Em 1978 retornei a Braga e fui trabalhar para o Sindicato das
Costureiras e Alfaiates –como curiosidade, tinha 12 mil associados, onde só um
milhar eram homens filiados- exercendo a função de técnico sindical –fazia
formação nas empresas para delegados sindicais. Nesta cidade fui dirigente de
vários movimentos cívicos. Em 1982, na cidade dos arcebispos, fui para
funcionário da Agência Abreu como técnico de turismo. Em 1996 voltei a Coimbra
e fui trabalhar para o INATEL. Para além de técnico de turismo na ex-FNAT
–Fundação Nacional para a Alegria no Trabalho, de 1935 a 1974-, em programas
para seniores, fui dirigente da Organização Mundial de Turismo Social. Na
cidade dos estudantes integrei vários movimentos cívicos. Na comemoração do 25
de Abril de 2004, juntamente com António Arnaut, Gomes Canotilho, Almeida
Santos e outros, fui agraciado com a Ordem da Liberdade pelo então Presidente
da República, Jorge Sampaio. Neste mesmo ano fui convidado para seu assessor
político. No final do seu mandato, em 2006, fui condecorado com a comenda da
Ordem do Infante D. Henrique –a mesma distinção que foi concedida a Ronaldo, o
C7, estás a ver? Com duas diferenças, vivo com uma pensão de pouco mais de mil
euros e a minha Irina quando olha para mim já só vê um homem cansado. Não achas
que já chega, Luisinho? Ai, é verdade, queres que te conte por que comecei a
juntar “Cidadão” ao meu nome? Eu conto. Sempre que, em Coimbra, entrava numa
livraria, porque me conheciam ou me apresentava como José Dias, era logo
tratado por Doutor José Dias. Outras vezes por professor. Tanto fazia eu alertar
que não era licenciado como não. Então, por causa das confusões, passei a
assinar “Cidadão José Dias”. Queres saber também para onde vou? Continuarei a
lutar por uma sociedade mais justa e equilibrada. Vai ser assim até não poder
mais. Estás a agradecer-me? Por gentileza, meu bom amigo! Foi um prazer!” –e
leva os dois dedos, em gancho, ao boné.
1 comentário:
Amigo:
Como as andanças aparentes do nosso sol levam o seu tempo, por aqui são só onze e meia da manhã! Acabo de tomar o meu pequeno almoço . Sei que é tarde, mas é Sábado e ontem fiz companhia à minha esposa, assistindo a dois filmes e como o frio lá fora é de rachar, 16 graus negativos estando abrigado e ao vento 21, nada como gozar umas horas extraordinárias entre as quentinhas agasalhadoras mantas!

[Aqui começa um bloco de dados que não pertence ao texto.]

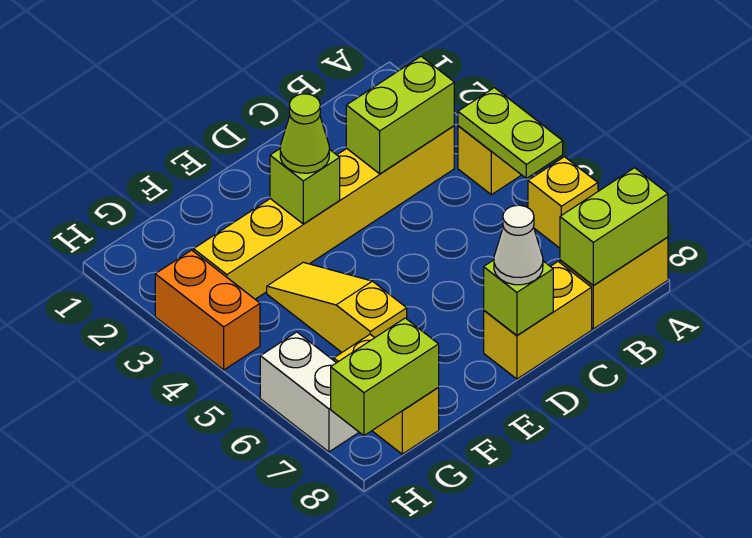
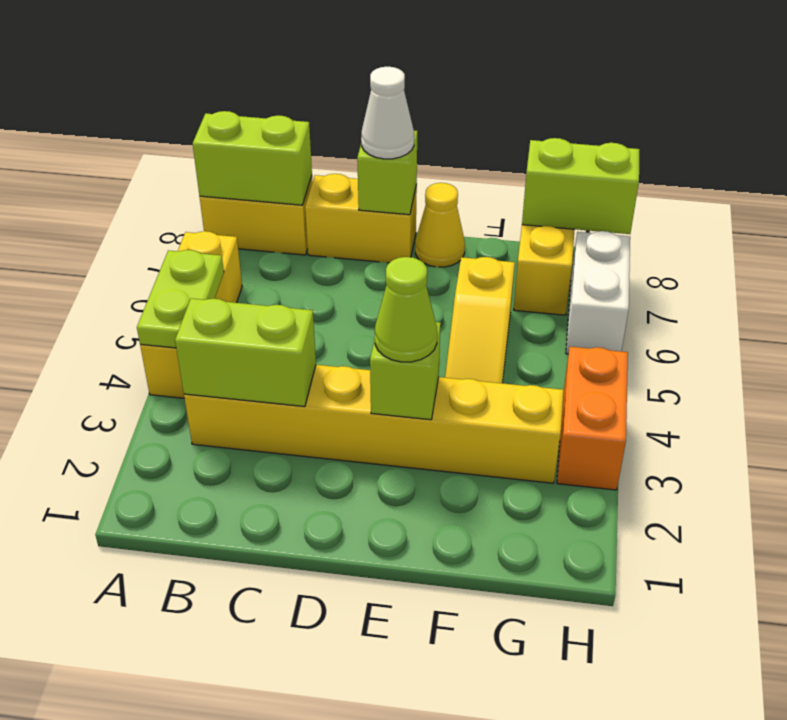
none -> yellow 1x1 cone [415,183,465,267]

E que pequeno almoço este foi! Este seu artigo tornou-o em algo especial! Transportou-me! Senti-me aí! Sentado, com a vossa licença, à mesa, daquelas com tampo de mármore que aqui não existem, dando pequenos tragos no meu café e sem me meter na conversa, escutando um descrever pachorrento de uma vida feita nobre, pela luta continua por aquilo em que se acredita e por ideais que acabaram por nos beneficiar a todos.
Gostei muito de conhecer o Excelentíssimo Cidadão José Dias, também eu o acho digno do título de professor pois tem muito a nos ensinar, e ao título de doutor pois foi grande e valiosa a tese que defendeu.
Muito obrigado por mo ter apresentado!